One runner you may wish to keep an eye on is South African Tlotliso Leotlela. When he was 17 years old, Leotlela ran in the 200m at the 2016 Olympic Games. While he did not make the semi-finals, he will certainly have learnt from the experience. Furthermore, in May, the now 21 year old ran 9.94s in the South African finals, which is currently his personal best. Furthermore, he looked very comfortable in the race, suggesting that he could go faster in Tokyo.

Olympic Men’s Athletics 100m Betting Markets

Given the speed of the 100m race and the nature of the event, it is no surprise that there are not many betting markets. The advantage of this is that it means you do not need to spend much time trying to understand what the markets mean.

The most basic market is the Gold Medal Winner. Simply pick a runner and if they win Olympic gold, then you win the bet. However, you may also be able to bet on the heats and rounds prior to the final. You may also find markets allowing you to bet on athletes to finish in the top three or to qualify for the next round.

More betting markets will become available as the event comes closer, so be sure to keep a careful eye on it to make sure that you don’t miss out.

How to Plan Your Bets

Betting on the 100m sprint is much the same as betting on any other sporting event. It is all about research. While you can never be sure of winning a bet, the more research you are able to do, the better your chances of success.

This means, that to start with you need to look at all of the competitors. You should look at how they have performed over the season and in previous years. You can also look at their progression, try to assess if their form has been improving and if they look set to peak at the Olympics. Sprinters are able to compete for many years, so while you should not put too much faith in historical results, it can’t hurt to look back at the last few years and compare them to the current season.

Beyond the athletes’ results for the previous season, you also need to see if you can find any information about injuries. Even an injury picked up at the start of a season can have an effect many months later. It can be hard to come by this information, but beyond looking in the press, you can also check the athletes’ social media profiles.

In fact, social media is often a mine of information. Beyond injuries, it can often provide you with insights into how training is going, the athletes’ state of mind, and so on. Of course, it is possible to read too much into social media posts, but if you are serious about your research, then it is well worth having a look.

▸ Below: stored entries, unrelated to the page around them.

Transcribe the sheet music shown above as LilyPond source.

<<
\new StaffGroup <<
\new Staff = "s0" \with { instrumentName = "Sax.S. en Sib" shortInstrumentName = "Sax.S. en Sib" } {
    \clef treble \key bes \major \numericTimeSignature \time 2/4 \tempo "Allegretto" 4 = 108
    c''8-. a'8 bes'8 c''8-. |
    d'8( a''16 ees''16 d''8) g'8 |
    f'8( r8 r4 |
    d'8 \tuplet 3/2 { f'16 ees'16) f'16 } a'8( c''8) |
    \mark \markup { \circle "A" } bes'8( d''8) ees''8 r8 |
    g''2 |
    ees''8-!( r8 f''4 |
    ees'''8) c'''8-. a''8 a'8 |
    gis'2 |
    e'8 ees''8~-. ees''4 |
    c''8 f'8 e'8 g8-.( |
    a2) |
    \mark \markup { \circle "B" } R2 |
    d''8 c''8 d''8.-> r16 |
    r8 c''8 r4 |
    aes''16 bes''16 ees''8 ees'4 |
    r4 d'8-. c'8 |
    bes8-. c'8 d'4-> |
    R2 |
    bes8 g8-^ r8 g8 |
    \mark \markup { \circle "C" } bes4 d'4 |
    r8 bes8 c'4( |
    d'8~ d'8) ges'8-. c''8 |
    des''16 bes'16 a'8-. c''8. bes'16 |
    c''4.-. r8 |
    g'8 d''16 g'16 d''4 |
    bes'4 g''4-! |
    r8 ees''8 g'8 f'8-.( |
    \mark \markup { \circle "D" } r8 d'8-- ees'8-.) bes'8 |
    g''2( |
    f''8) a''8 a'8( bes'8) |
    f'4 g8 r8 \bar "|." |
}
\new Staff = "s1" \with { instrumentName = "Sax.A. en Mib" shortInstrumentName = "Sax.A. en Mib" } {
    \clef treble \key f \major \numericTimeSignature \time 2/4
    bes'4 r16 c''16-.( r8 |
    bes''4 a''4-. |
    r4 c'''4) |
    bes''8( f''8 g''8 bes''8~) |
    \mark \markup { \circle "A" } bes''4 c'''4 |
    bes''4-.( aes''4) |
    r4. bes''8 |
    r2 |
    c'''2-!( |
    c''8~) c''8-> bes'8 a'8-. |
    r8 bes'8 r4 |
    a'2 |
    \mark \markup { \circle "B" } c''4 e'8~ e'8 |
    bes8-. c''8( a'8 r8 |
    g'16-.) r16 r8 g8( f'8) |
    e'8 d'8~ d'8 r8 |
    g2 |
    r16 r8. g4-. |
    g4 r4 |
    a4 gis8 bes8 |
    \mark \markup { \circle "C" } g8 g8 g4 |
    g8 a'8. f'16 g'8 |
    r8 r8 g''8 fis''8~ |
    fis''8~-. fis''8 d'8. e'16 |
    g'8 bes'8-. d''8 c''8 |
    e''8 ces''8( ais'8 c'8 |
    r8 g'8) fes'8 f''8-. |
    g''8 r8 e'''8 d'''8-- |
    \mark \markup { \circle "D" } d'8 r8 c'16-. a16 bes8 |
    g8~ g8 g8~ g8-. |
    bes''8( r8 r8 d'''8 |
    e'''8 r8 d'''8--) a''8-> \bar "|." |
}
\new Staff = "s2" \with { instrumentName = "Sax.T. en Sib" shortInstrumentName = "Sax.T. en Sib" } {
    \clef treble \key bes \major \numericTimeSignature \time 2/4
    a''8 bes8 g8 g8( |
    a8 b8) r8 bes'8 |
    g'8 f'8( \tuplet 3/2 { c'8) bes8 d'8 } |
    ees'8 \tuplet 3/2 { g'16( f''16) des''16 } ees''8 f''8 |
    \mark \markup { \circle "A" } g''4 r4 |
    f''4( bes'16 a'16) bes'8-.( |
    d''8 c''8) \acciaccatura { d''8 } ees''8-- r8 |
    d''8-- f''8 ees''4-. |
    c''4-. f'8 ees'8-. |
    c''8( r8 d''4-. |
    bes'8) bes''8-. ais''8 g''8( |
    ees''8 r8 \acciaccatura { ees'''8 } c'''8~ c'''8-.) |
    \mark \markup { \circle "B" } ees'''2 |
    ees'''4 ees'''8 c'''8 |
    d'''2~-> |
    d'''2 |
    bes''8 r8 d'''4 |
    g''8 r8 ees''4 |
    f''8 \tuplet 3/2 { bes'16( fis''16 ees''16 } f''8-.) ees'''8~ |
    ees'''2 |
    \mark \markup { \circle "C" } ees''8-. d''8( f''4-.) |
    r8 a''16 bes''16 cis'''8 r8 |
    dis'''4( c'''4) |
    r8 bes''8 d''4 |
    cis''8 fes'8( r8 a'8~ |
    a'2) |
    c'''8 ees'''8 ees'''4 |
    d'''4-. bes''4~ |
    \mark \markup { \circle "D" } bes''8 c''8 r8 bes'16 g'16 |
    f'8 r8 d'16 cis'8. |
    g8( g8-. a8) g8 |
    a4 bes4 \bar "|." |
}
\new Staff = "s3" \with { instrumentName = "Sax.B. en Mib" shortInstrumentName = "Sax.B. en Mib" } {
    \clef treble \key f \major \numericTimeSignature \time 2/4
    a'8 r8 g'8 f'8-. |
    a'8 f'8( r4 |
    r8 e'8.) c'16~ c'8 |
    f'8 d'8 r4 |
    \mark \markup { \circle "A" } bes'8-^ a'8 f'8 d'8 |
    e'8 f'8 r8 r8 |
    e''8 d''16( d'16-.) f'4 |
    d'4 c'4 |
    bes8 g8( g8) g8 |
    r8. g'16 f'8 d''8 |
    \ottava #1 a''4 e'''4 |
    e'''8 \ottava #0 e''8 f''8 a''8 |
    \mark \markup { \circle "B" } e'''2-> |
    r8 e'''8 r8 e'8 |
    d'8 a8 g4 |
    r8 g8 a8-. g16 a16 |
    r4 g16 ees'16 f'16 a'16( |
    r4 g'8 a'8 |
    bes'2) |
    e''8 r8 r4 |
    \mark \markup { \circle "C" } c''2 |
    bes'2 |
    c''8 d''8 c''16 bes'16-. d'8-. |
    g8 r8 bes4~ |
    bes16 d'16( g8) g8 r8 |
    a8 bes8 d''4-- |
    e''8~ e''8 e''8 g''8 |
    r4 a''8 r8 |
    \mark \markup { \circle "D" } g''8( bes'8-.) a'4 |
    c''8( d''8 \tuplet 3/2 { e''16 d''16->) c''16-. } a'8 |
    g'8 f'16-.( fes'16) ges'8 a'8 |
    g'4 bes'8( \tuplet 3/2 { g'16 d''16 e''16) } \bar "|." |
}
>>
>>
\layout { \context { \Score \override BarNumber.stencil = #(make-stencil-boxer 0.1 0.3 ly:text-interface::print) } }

Something that is in nobody’s control is the weather, but it can have a big impact. If possible, when you research a runner see if you can find out what the weather conditions were like for each of their races and make a note of them. You may be able to spot a pattern or it may be evident that some runners perform particularly badly in certain conditions. Then, when it comes to the race in Tokyo, you can take a look at the weather forecast and it may give you some interesting ideas for bets to place.

If you think that there will be an upset, then it may be worth placing your bets further in advance, as the odds are likely to shorten as the race approaches. If, after watching the first heat or two, you think that you have made a mistake, you could always back a second runner to try to hedge your bets. There is no guarantee that this strategy will work, but it is certainly worth considering.

Ultimately, the key to placing a successful bet on the men’s 100m race will be to do as much research as possible. Nothing will ever guarantee a win, but with research, you can certainly improve your chances and give yourself the best possible shot of picking a winner.